Assignment =
Your copy of the data should match it exactly, except that the pictures are gone.

[[ Supplied material, beginning ]]

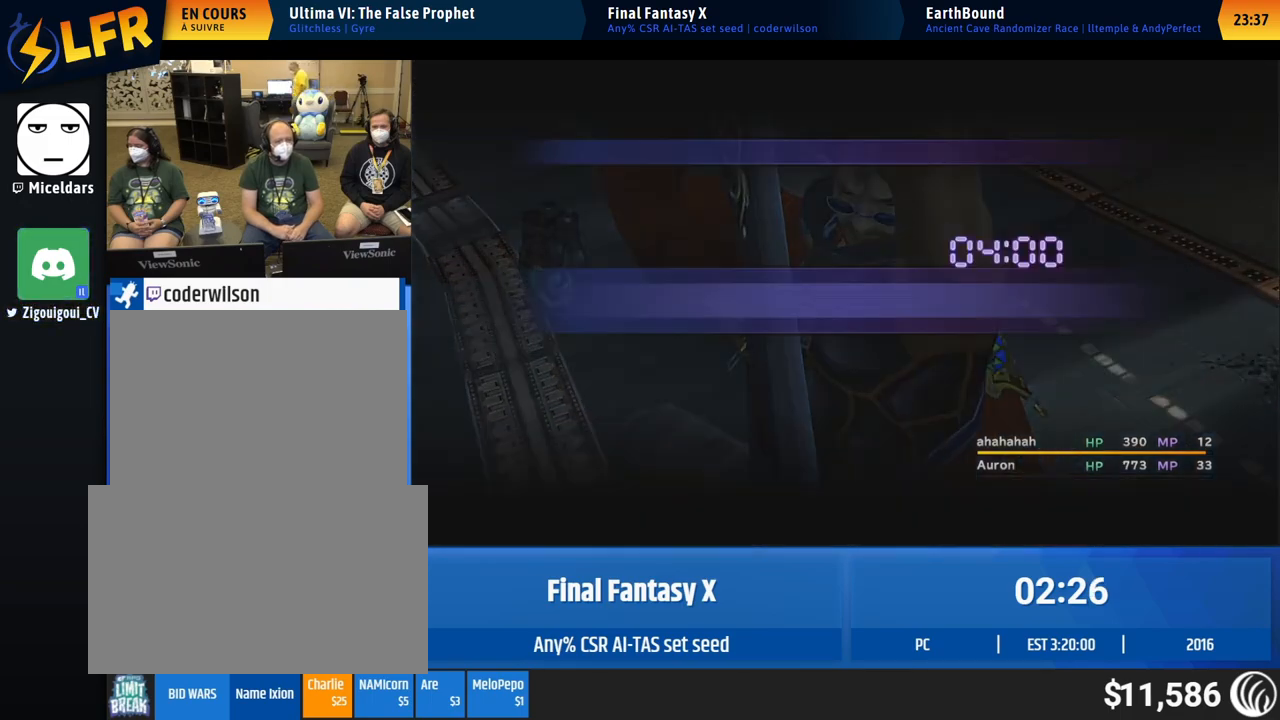
{"buttons": [], "left_stick": "center", "events": [[367, "DPAD_DOWN", "down"], [383, "DPAD_DOWN", "up"], [383, "DPAD_LEFT", "down"], [417, "DPAD_LEFT", "up"], [417, "DPAD_UP", "down"], [450, "DPAD_RIGHT", "down"], [450, "DPAD_UP", "up"], [483, "DPAD_RIGHT", "up"]]}
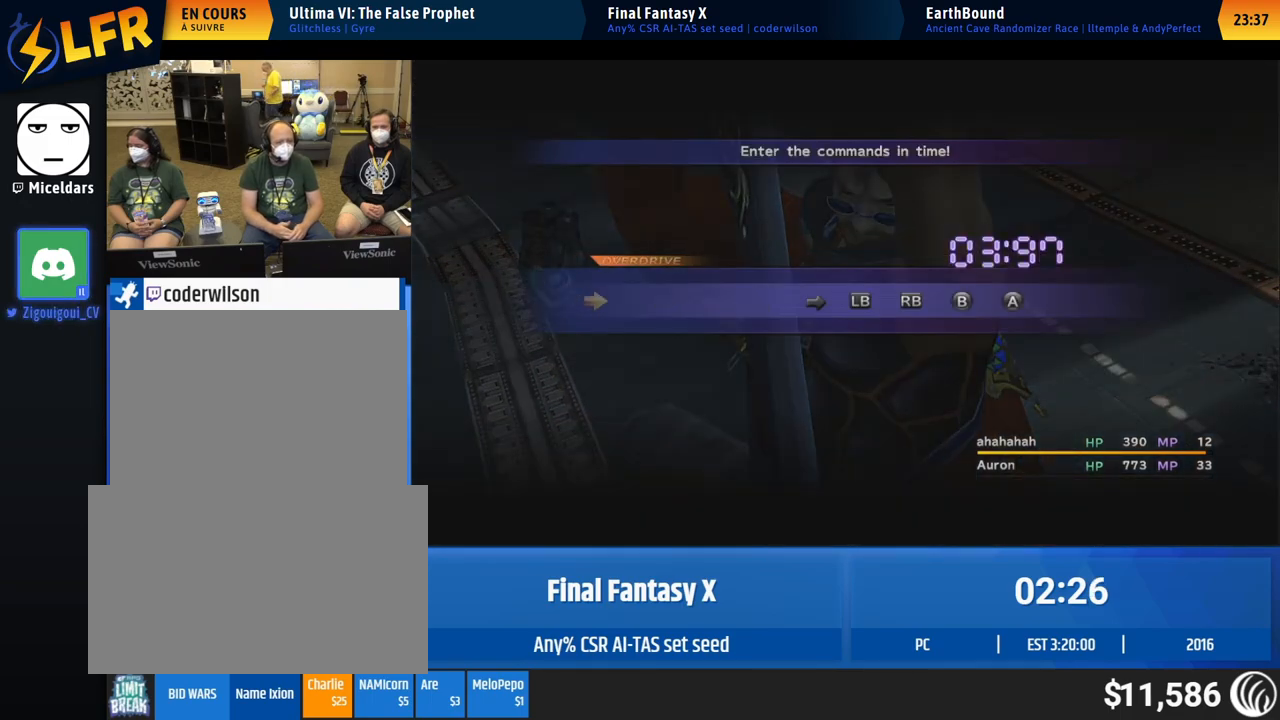
{"buttons": [], "left_stick": "center", "events": [[117, "DPAD_DOWN", "down"], [167, "DPAD_DOWN", "up"], [167, "DPAD_LEFT", "down"], [183, "DPAD_LEFT", "up"], [183, "DPAD_UP", "down"], [217, "DPAD_RIGHT", "down"], [217, "DPAD_UP", "up"], [250, "DPAD_RIGHT", "up"]]}
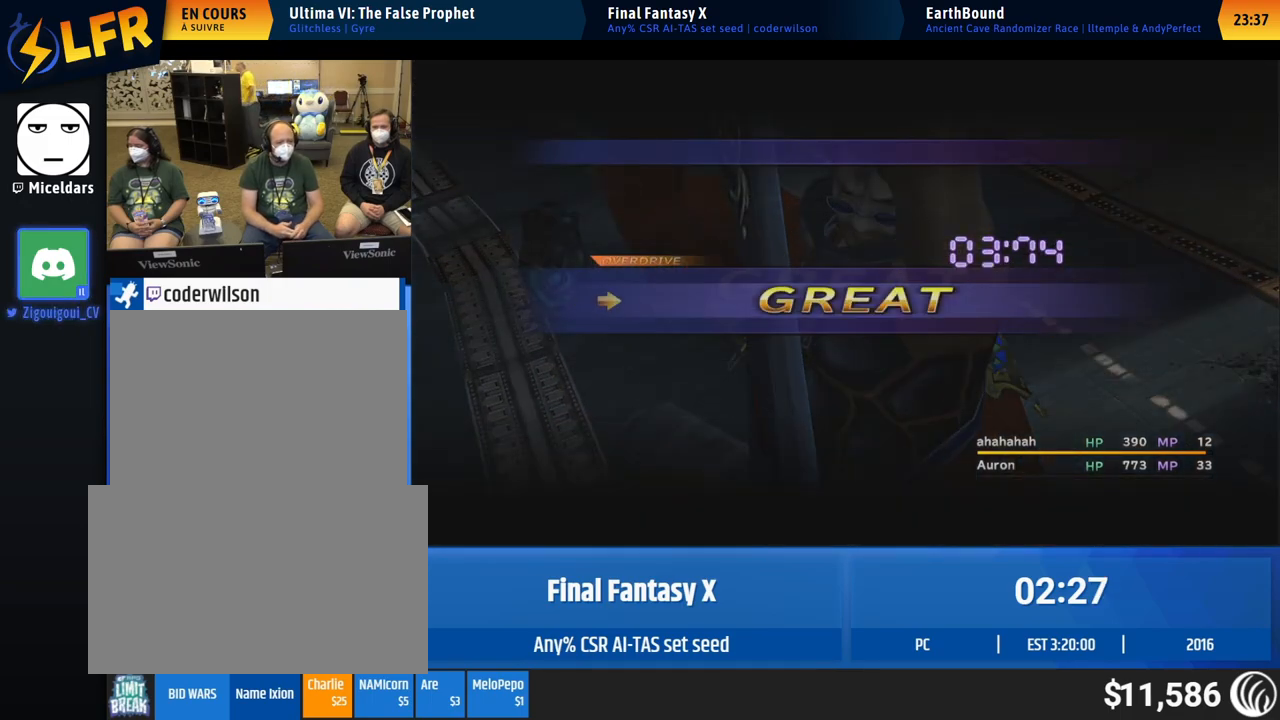
{"buttons": [], "left_stick": "center", "events": []}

[[ Supplied material, end ]]

Task result =
{"buttons": [], "left_stick": "center", "events": [[367, "DPAD_DOWN", "down"], [383, "DPAD_DOWN", "up"], [383, "DPAD_LEFT", "down"], [417, "DPAD_LEFT", "up"], [417, "DPAD_UP", "down"], [450, "DPAD_RIGHT", "down"], [450, "DPAD_UP", "up"], [483, "DPAD_RIGHT", "up"]]}
{"buttons": [], "left_stick": "center", "events": [[117, "DPAD_DOWN", "down"], [167, "DPAD_DOWN", "up"], [167, "DPAD_LEFT", "down"], [183, "DPAD_LEFT", "up"], [183, "DPAD_UP", "down"], [217, "DPAD_RIGHT", "down"], [217, "DPAD_UP", "up"], [250, "DPAD_RIGHT", "up"]]}
{"buttons": [], "left_stick": "center", "events": []}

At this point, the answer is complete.